======== Document text ========

Handling T4 Resistance
-Kay Cole
One of
the most common points of resistance that we encounter from students is from
the metacognitive routine of "talking to the text". At the beginning
of this school year, I was forced to confront my own perceptions of this
obstacle when I read in a student's Personal Reading History that she perceived
the act of "talking to the text" as a hindrance to her love of
reading. She went on to describe how she felt that being required to write
something on each line interrupted her flow of thought. I utilize
"talking to the text" as one method for students to engage in
metacognitive thinking and make their thinking visible regularly, so this
really made me stop and consider the source of this student's perception.
Why would
a student feel this way? How could I both honor the student's experience, while
also helping her to see the value in showing one's thinking? Below is the
response that I wrote to her:
Student,
Thanks for
sharing. In the coming year, I will be asking you to make your thinking visible
to me at certain times for important passages of text. However, I don't want
this to be a hindrance, but a help. It will have a purpose (sometimes chosen by
me, sometimes chosen by you) and the goal will be to consider the reading in a
way that deepens your understanding or helps you perceive in a new way. If this
becomes a hindrance, let's chat so that we can find a way to make this type of
assignment useful for you as a learner and useful for me in understanding your
thought processes.
Mrs. Cole
At the beginning
of my Reading Apprenticeship journey, I thought that perhaps oversaturation of
methods utilized across content areas was the challenge, but now that I have
traveled down the RA road a bit, I suggest that the dilemma is less about
oversaturation, and more about clarification of purpose. We do not claim that
students are ever "oversaturated" on reading or writing - yet,
students engage in these activities in all content area classrooms every day.

======== Extracted material ========

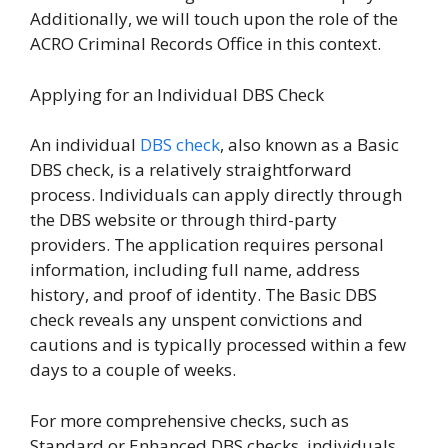
Additionally, we will touch upon the role of the
ACRO Criminal Records Office in this context.
Applying for an Individual DBS Check
An individual
DBS check
, also known as a Basic
DBS check, is a relatively straightforward
process. Individuals can apply directly through
the DBS website or through third-party
providers. The application requires personal
information, including full name, address
history, and proof of identity. The Basic DBS
check reveals any unspent convictions and
cautions and is typically processed within a few
days to a couple of weeks.
For more comprehensive checks, such as
Standard or Enhanced DBS checks, individuals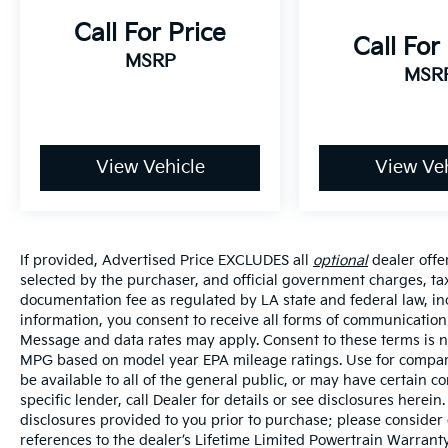
Call For Price
Call For
MSRP
MSR
View Vehicle
View Veh
If provided, Advertised Price EXCLUDES all
optional
dealer offe
selected by the purchaser, and official government charges, ta
documentation fee as regulated by LA state and federal law, in
information, you consent to receive all forms of communication i
Message and data rates may apply. Consent to these terms is no
MPG based on model year EPA mileage ratings. Use for compari
be available to all of the general public, or may have certain 
specific lender, call Dealer for details or see disclosures herei
disclosures provided to you prior to purchase; please consider 
references to the dealer’s Lifetime Limited Powertrain Warranty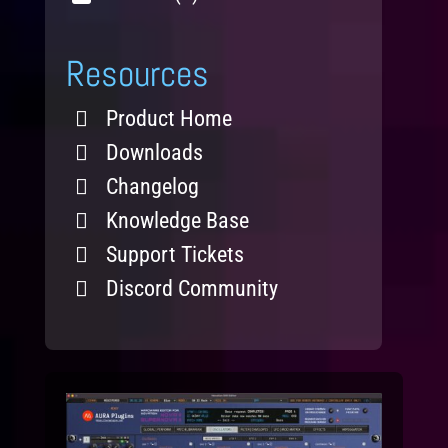
Resources
Product Home
Downloads
Changelog
Knowledge Base
Support Tickets
Discord Community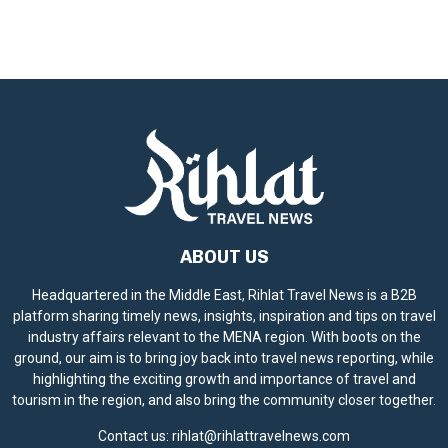
ABOUT US
Headquartered in the Middle East, Rihlat Travel News is a B2B
platform sharing timely news, insights, inspiration and tips on travel
industry affairs relevant to the MENA region. With boots on the
ground, our aim is to bring joy back into travel news reporting, while
highlighting the exciting growth and importance of travel and
tourism in the region, and also bring the community closer together.
Contact us:
rihlat@rihlattravelnews.com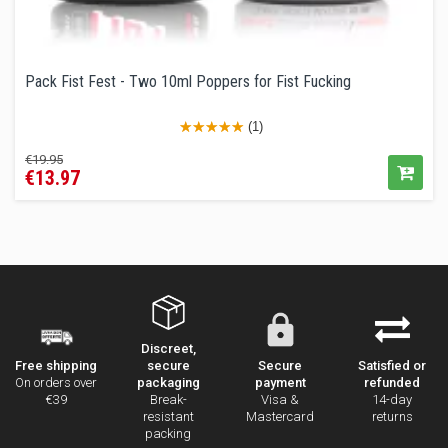
Pack Fist Fest - Two 10ml Poppers for Fist Fucking
(1)
Regular
Price
€19.95
€13.97
price
Discreet,
secure
Secure
Satisfied or
Free shipping
packaging
payment
refunded
On orders over
Break-
Visa &
14-day
€39
resistant
Mastercard
returns
packing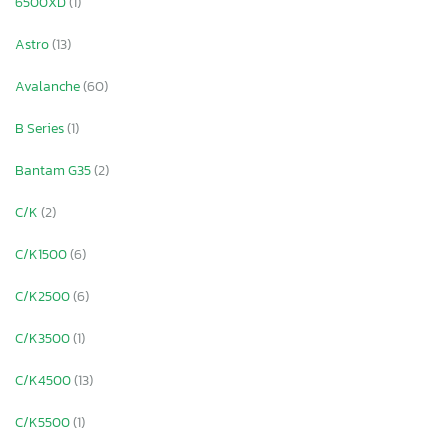
6500XD
(1)
Astro
(13)
Avalanche
(60)
B Series
(1)
Bantam G35
(2)
C/K
(2)
C/K1500
(6)
C/K2500
(6)
C/K3500
(1)
C/K4500
(13)
C/K5500
(1)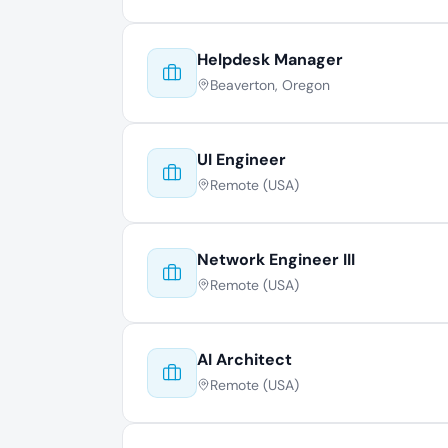
Helpdesk Manager
Beaverton, Oregon
UI Engineer
Remote (USA)
Network Engineer III
Remote (USA)
AI Architect
Remote (USA)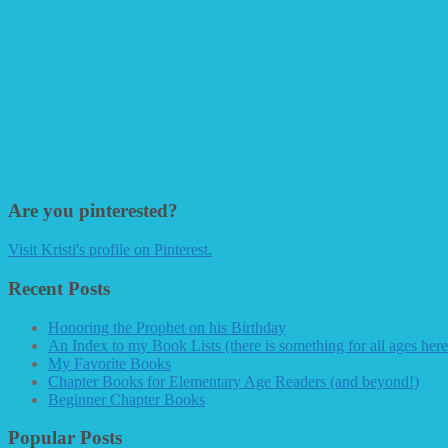
Are you pinterested?
Visit Kristi's profile on Pinterest.
Recent Posts
Honoring the Prophet on his Birthday
An Index to my Book Lists (there is something for all ages here
My Favorite Books
Chapter Books for Elementary Age Readers (and beyond!)
Beginner Chapter Books
Popular Posts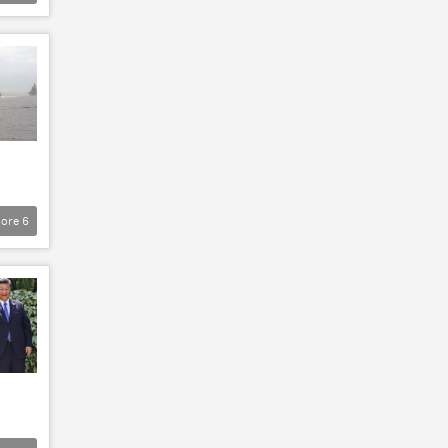
ore
6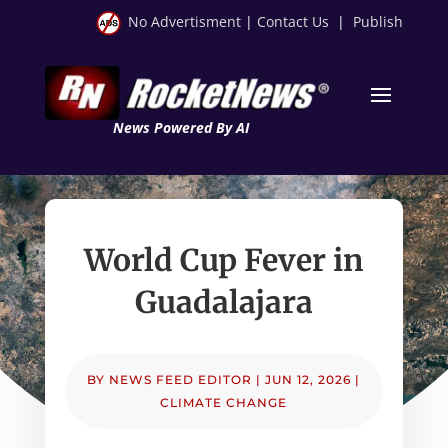
No Advertisment
|
Contact Us
|
Publish
News Powered By AI
World Cup Fever in
Guadalajara
BY
NEWS FEED EDITOR
|
JUN 12, 2026
|
CLIMATE CHANGE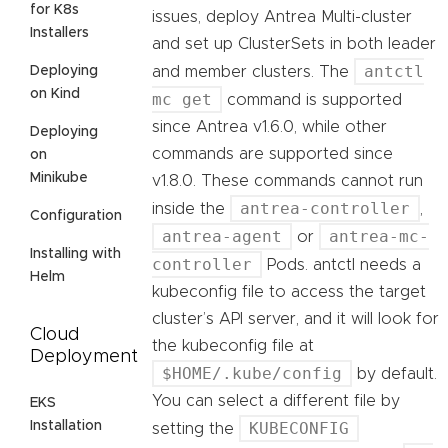
for K8s
issues, deploy Antrea Multi-cluster
Installers
and set up ClusterSets in both leader
antctl
Deploying
and member clusters. The
on Kind
mc get
command is supported
since Antrea v1.6.0, while other
Deploying
commands are supported since
on
Minikube
v1.8.0. These commands cannot run
antrea-controller
inside the
,
Configuration
antrea-agent
antrea-mc-
or
Installing with
controller
Pods. antctl needs a
Helm
kubeconfig file to access the target
cluster’s API server, and it will look for
Cloud
the kubeconfig file at
Deployment
$HOME/.kube/config
by default.
You can select a different file by
EKS
Installation
KUBECONFIG
setting the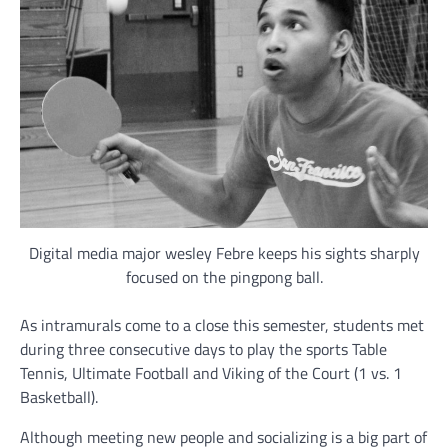
Digital media major wesley Febre keeps his sights sharply
focused on the pingpong ball.
As intramurals come to a close this semester, students met
during three consecutive days to play the sports Table
Tennis, Ultimate Football and Viking of the Court (1 vs. 1
Basketball).
Although meeting new people and socializing is a big part of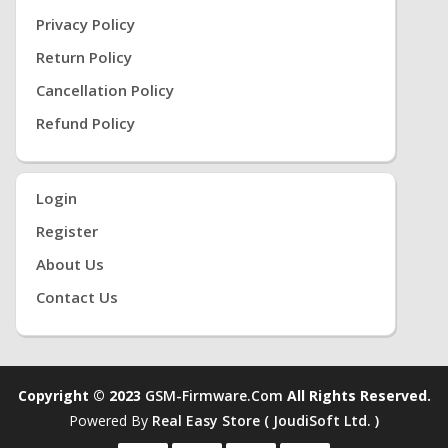
Privacy Policy
Return Policy
Cancellation Policy
Refund Policy
Login
Register
About Us
Contact Us
Copyright © 2023
GSM-Firmware.com
All Rights Reserved.
Powered By
Real Easy Store ( JoudiSoft Ltd. )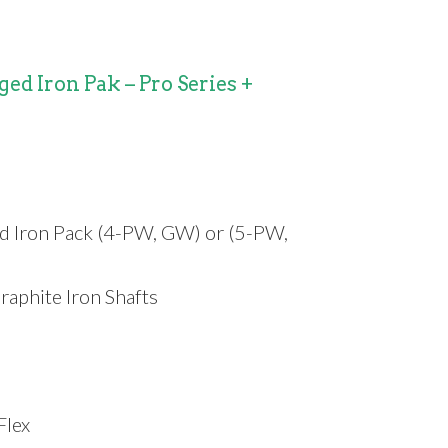
ed Iron Pak – Pro Series +
d Iron Pack (4-PW, GW) or (5-PW,
raphite Iron Shafts
Flex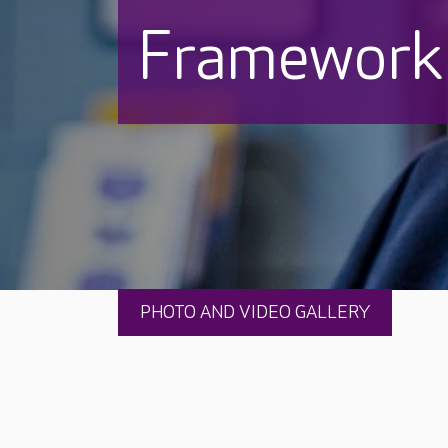
Framework
PHOTO AND VIDEO GALLERY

========

# Apply what you read:
(a) In the passage on handling resistance, write out the text that begins at the words "Handling T4 Resistance" and stops after "this student's perception.".
(b) According to the passage on handling resistance, in what piece of writing did the student describe "talking to the text" as a hindrance to her love of reading?

# Solution set:
(a)
Handling T4 Resistance
-Kay Cole
One of
the most common points of resistance that we encounter from students is from
the metacognitive routine of "talking to the text". At the beginning
of this school year, I was forced to confront my own perceptions of this
obstacle when I read in a student's Personal Reading History that she perceived
the act of "talking to the text" as a hindrance to her love of
reading. She went on to describe how she felt that being required to write
something on each line interrupted her flow of thought. I utilize
"talking to the text" as one method for students to engage in
metacognitive thinking and make their thinking visible regularly, so this
really made me stop and consider the source of this student's perception.

(b) In her Personal Reading History.